Dry Creek by Johanna
It was dim and uncertain and he took her hand anyway relieved when she didn’t pull away though his palm began to moisten and stick uncomfortably but she held fast until he gave her a little squeeze and released, that one touch being enough to satisfy him for a time, to assure him that she was still there because although she sat beside him day in and day out, he couldn’t really see her if seeing is truly understanding as she remained an enigma to him and with his other hand he lifted the mug to his mouth and looked up at the mirror behind her where he could see the back of her head blocking out all of his reflection but his eyes and the rim of the mug and he saw for a second that she wasn’t actually there at all, she had been replaced by a more obscure form so he dropped his glass and stood to leave, but she cried out, “Where are you going?” and he said, “I thought it was real, but it’s not real.
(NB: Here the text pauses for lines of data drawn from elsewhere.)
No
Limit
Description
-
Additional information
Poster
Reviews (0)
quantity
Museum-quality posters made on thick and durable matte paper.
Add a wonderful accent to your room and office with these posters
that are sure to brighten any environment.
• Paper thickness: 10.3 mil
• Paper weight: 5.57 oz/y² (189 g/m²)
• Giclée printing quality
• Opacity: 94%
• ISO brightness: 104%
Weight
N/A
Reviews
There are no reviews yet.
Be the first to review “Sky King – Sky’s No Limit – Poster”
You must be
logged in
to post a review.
It’s all dried up. There’s nothing left of us. We’re crackling dirt searching for rain,” surprised that he spoke in metaphors because it wasn’t really like him but it was the first thing he thought of when it came time to explain his sudden departure: the arroyo he used to explore in as a child and the day the rains came and he ran for his life from the flash floods and how the next day there was nothing again, only dark clay – she seemed to understand this though she was from some other world where creeks never dried up, and she nodded her head in agreement, so he left, he left her sitting there alone, the back of her head nodding.
Wash by Lyle
The smoke won’t wash off, he said to me. But I knew it already. My clothes, my skin, even my eyes were a washed out gray. Sometimes I would stand in the room, very still, and people would file right by me as if I wasn’t there. My nostrils, clogged with skin-like layers, smelled only the smoke but I wouldn’t have changed any of that. I sleep in a smokey room at the Dry Creek Cafe. I drink beer in the smokey room there. I am part of the smoke now, ethereal and thick. I know, I said to him, but he was gone already.